Saturday, April 30, 2005

Career Crazy

Career Crazy
15th May 2001

It’s that time of year again. Third Year Degree College exams are starting. Bringing with them the end of college life. It’s a new beginning for all of us. What does the future hold in store for us?

It’s amazing that the road ahead can have so many kinks and curves. It isn’t quite the straight and narrow path that Gautam Buddha spoke of. And my path is so crooked that it’d put Capone to shame.

When I was a little boy, I used to read Commando comics. I used to dream about joining the armed forces and performing heroic deeds on the field of battle. I was very determined to become a pilot – and then, one day when I was in the second or third standard, I was gifted with the bane of my existence. A pair of spectacles.
* * * * *
> _Apply what you read_:
1. Please reproduce the passage of the blog post starting with "Saturday, April 30, 2005" and going on through "pair of spectacles." without changing any words.
2. List every ambition the writer of the blog post had as a little boy.

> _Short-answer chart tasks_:
* * * * *
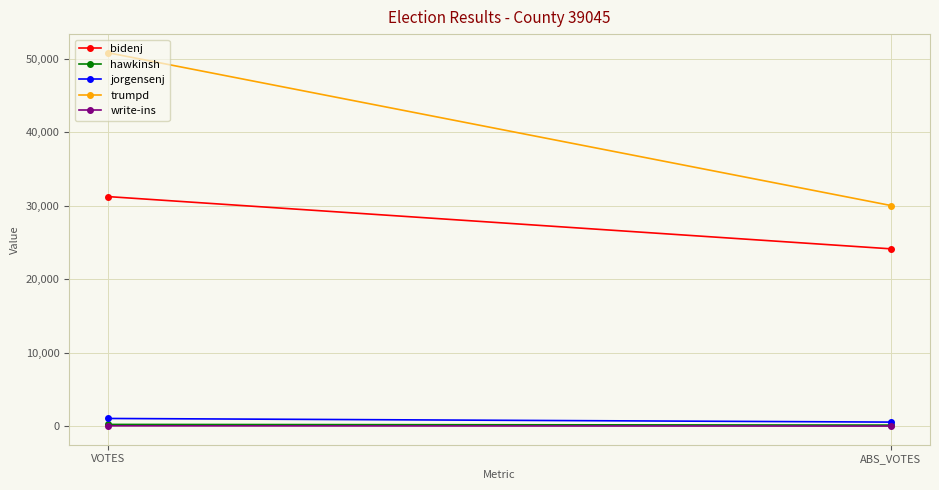

Which label corresponds to the largest value in the chart?

VOTES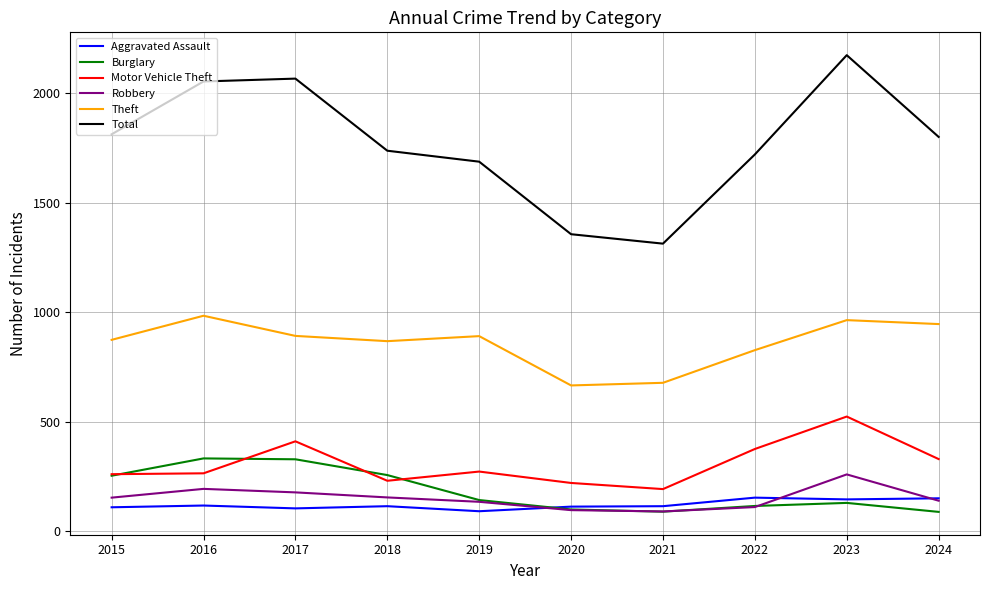

At which category does the chart reach its peak across all series?

2023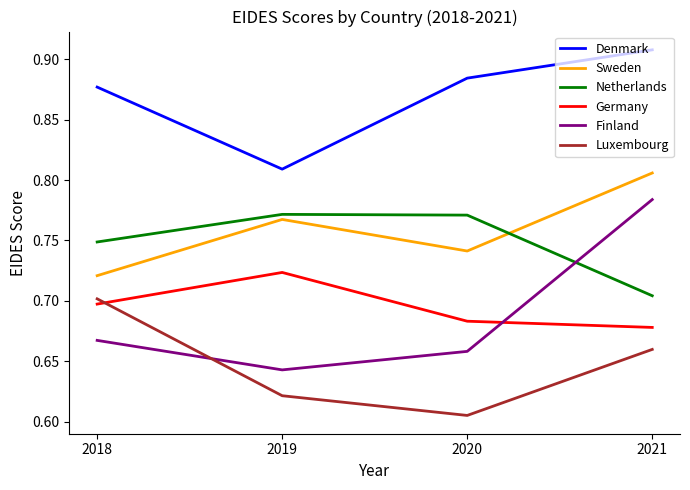

In Denmark, how many points are lower than both neighbors (excluding endpoints)?

1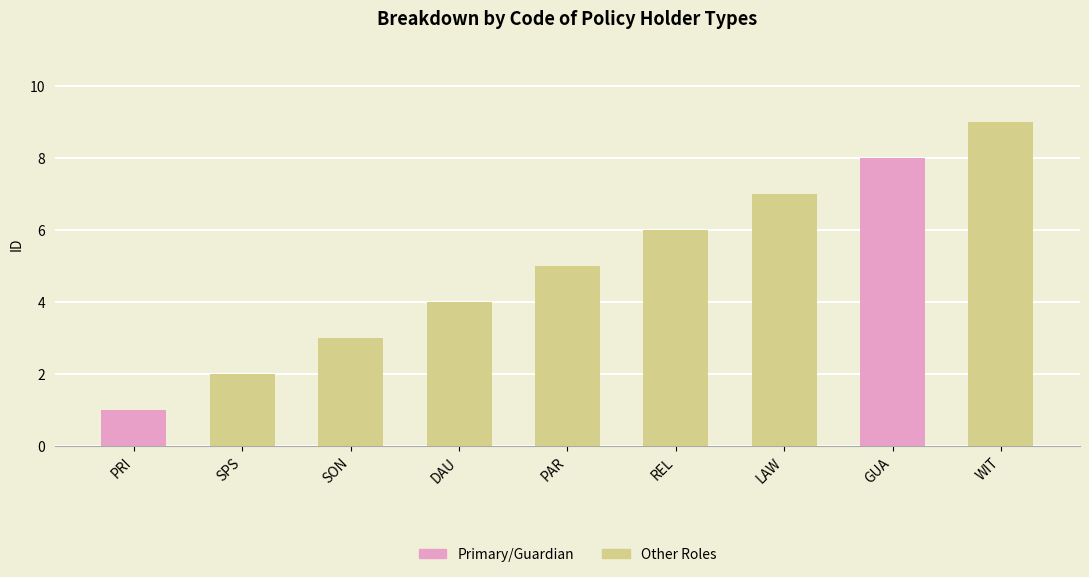

The value at GUA is 5. True or false?

False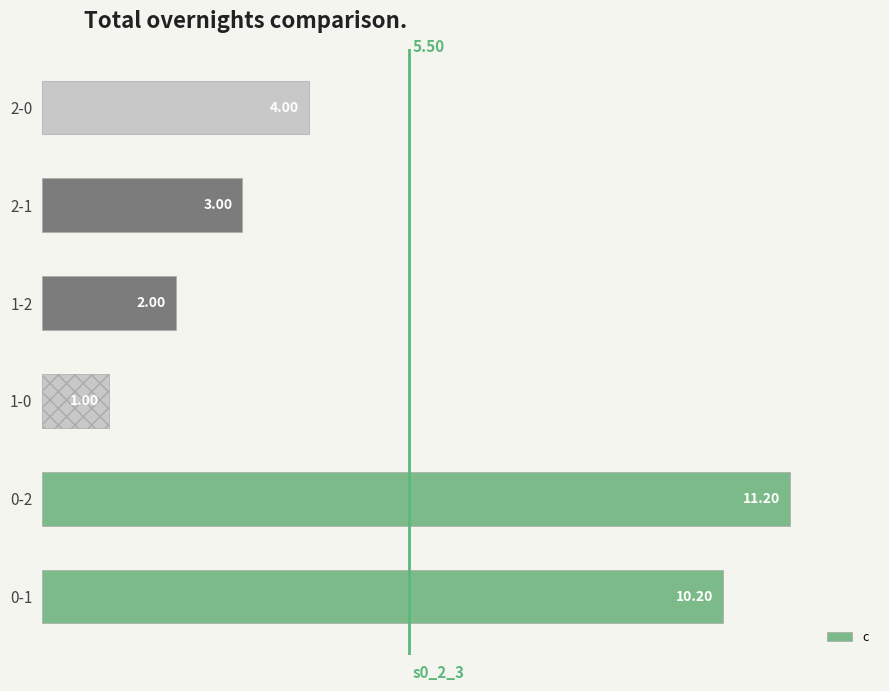

Rank the categories by value from lowest to highest.

1-0, 1-2, 2-1, 2-0, 0-1, 0-2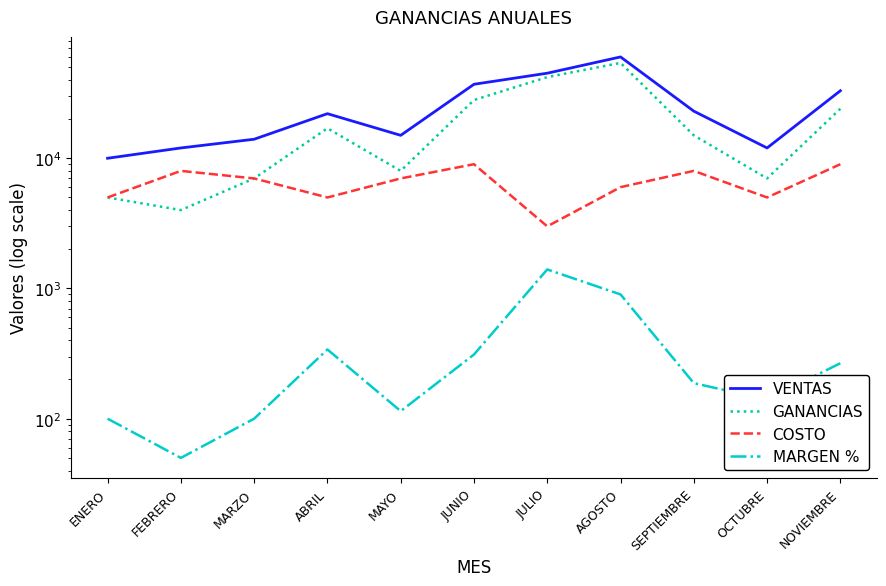

What position from the left is ENERO?

1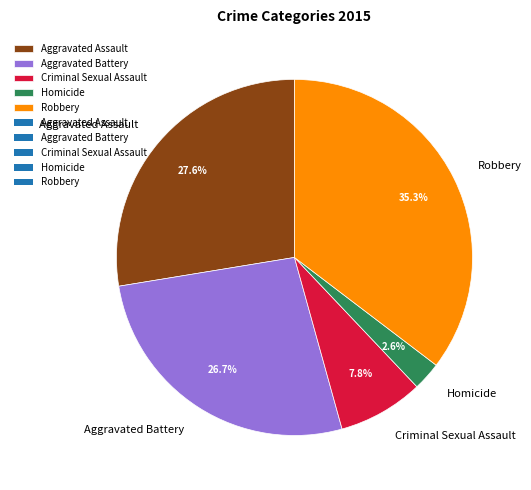

What portion of the pie excludes Aggravated Assault?

72.4%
* * * * *
> _Exercise answers_:
1.
Saturday, April 30, 2005

Career Crazy

Career Crazy
15th May 2001

It’s that time of year again. Third Year Degree College exams are starting. Bringing with them the end of college life. It’s a new beginning for all of us. What does the future hold in store for us?

It’s amazing that the road ahead can have so many kinks and curves. It isn’t quite the straight and narrow path that Gautam Buddha spoke of. And my path is so crooked that it’d put Capone to shame.

When I was a little boy, I used to read Commando comics. I used to dream about joining the armed forces and performing heroic deeds on the field of battle. I was very determined to become a pilot – and then, one day when I was in the second or third standard, I was gifted with the bane of my existence. A pair of spectacles.

2.
- Joining the armed forces
- Performing heroic deeds on the field of battle
- Becoming a pilot